Livio Tornabene recently completed work that confirmed his discovery of an asteroid impact site near the Panama Canal. It marks the completion of one of the first research studies into planetary geology at USF.
Tornabene’s finding is the culmination of a year’s worth of work and research, which included a trip deep into the rain forest of Panama. The location of the site in such a harsh climate made the research particularly difficult.
“It was located in a triple canopy rain forest and partly under water,” Tornabene, a graduate student at USF seeking a degree in geology, said. “It made it difficult to find rock samples.”
Tornabene works with academic adviser Jeffrey Ryan, a professor in the department of geology who teaches a class in planetary geology. Ryan said he marvels at the challenges this site presents.
“You’re reading it by Braille,” Ryan said of the site. “Worst case tropical forest, and it’s eroded.”
The location of this anomaly has been known since 1972, though no one had been able to identify it as an impact location, Tornabene said. It came to the attention of Ryan when Bob Stewart, a retired Panamanian geologist, brought him samples from the site.
Ryan noticed the makeup of the rocks was unlike what is normally found in that region.
“He brought me an entire cargo container of rocks,” he said. “It was definitely odd.”
The rocks sat idle in Ryan’s office until Tornabene came to him in response to a Web page about his planetary geology class.
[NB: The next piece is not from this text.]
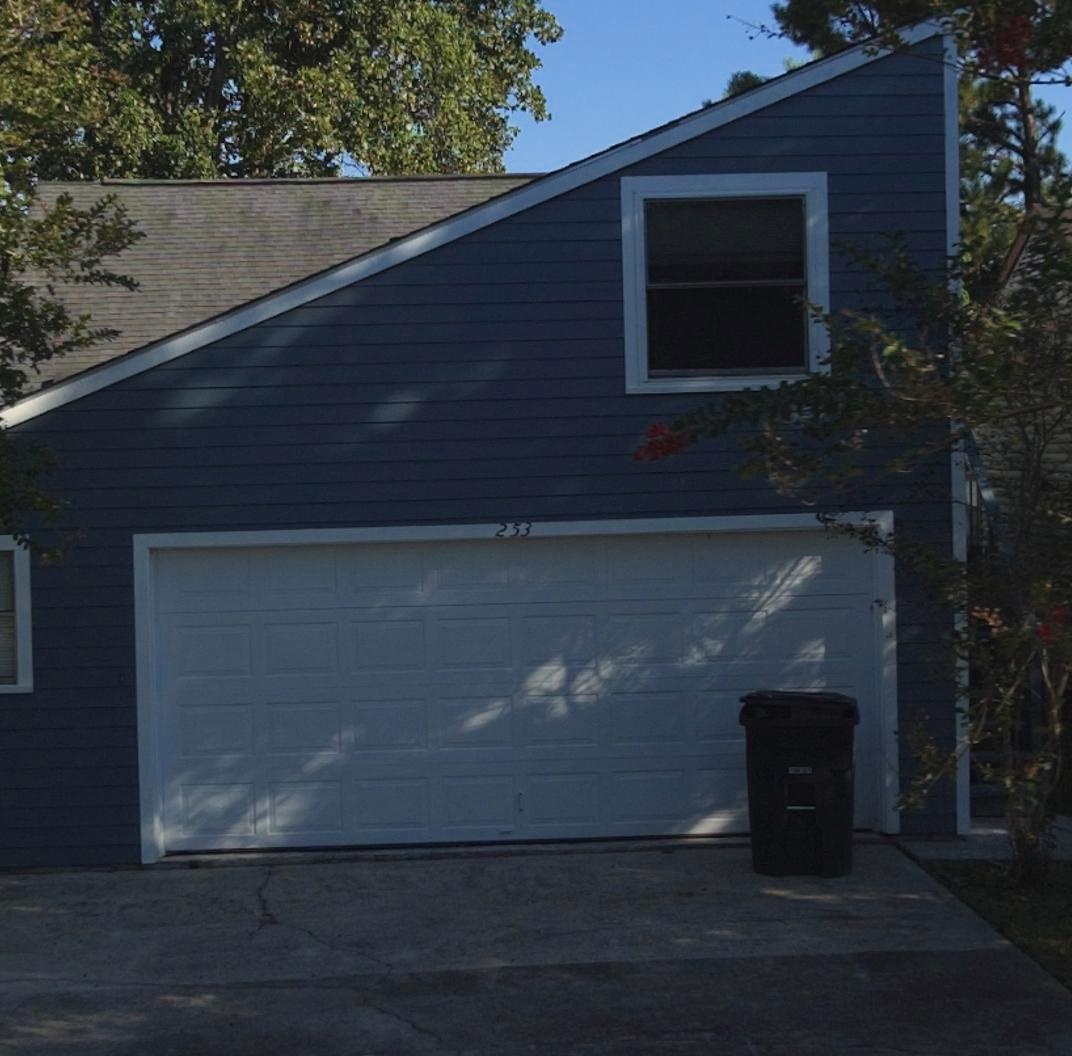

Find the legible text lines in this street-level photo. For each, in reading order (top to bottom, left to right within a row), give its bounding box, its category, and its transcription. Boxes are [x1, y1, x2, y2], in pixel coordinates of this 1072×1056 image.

[495, 522, 532, 538] StreetNumber: 253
Though this is not Ryan’s specialty, he gave the samples to Tornabene and agreed to work with him on the project.
“When you have a good, motivated student like Livio, you can learn your way in,” Ryan said.
Last week, Tornabene presented his discovery of the impact site to geologists from across the country at the American Geophysical Union meeting in Boston. The response he got was positive. Tornabene said the discovery will be published within the next year in the Journal of Meteoritics and Planetary Science.
There are still questions, however, to be answered about Tornabene’s impact site. Tornabene said that craters, particularly eroded ones such as this, are difficult to study.
“You have to look at the microscopic features,” Tornabene said. “These things come trucking in at 25,000 miles per hour or more and send out a shock wave and thermal explosion.”
The force of the impact is often hundreds of times stronger than the atomic bomb that was dropped over Hiroshima, Tornabene said. The level of damage coupled with erosion makes it difficult to estimate the size of the asteroid, he said. Tornabene estimates the asteroid to have had a diameter of 2.2 to 3 kilometers, while Ryan thinks it may be substantially larger, between 4 and 5 kilometers.
Tornabene is also currently working on the difficult task of dating the impact. Ryan said dating these impact sites is important in understanding them.
“Asteroids typically come in groups and are possibly related,” Ryan said. “It is a constant learning process, very empirical.”
Studying impact craters on Earth is a difficult process, Ryan said. Unlike moons or other planets in our solar system where craters can be easily seen by a telescope, those on Earth are often quickly covered with vegetation and water and are eroded away, he said.
Ryan said finding impact craters is important so that we can learn more about these impacts, how often they happen, and how they affect earth.
“Knowing the frequency would be very nice,” Ryan said.
As his work continues, Tornabene will soon be heading to the University of Tennessee in Knoxville to work with Harry McSween who is known for his work with rocks from Mars. Tornabene’s goal is to continue his work in planetary geology and to teach. He also hopes to further push planetary geology, which is a relatively new field, into the mainstream of higher learning.
“I’d like to better inform about what started in the beginning and continues today,” Tornabene said. “Teaching is my passion.”
Tornabene said he feels very fortunate that Ryan and the other members of the geology department gave him this opportunity.
“The faculty at USF is very personable,” Tornabene said. “The fact that they allowed me to do this, I can’t thank them enough.”
Ryan said he looks forward to applying Tornabene’s work to his planetary geology class. He said that it is important to show students how science can be applied.
“It’ll be a big part of the course I teach,” Ryan said. “It shows the scientific method in action.”
As for the direction the scientific community at USF is going, Ryan said he is very excited.
“We’ve brought in a lot of new people … There is a lot of energy and a lot of excitement,” he said.
Ryan said he is also very proud of Tornabene for his accomplishment.
“When someone takes off, that’s gratifying,” Ryan said.
“He came in uncertain, and now he knows he can play the game.”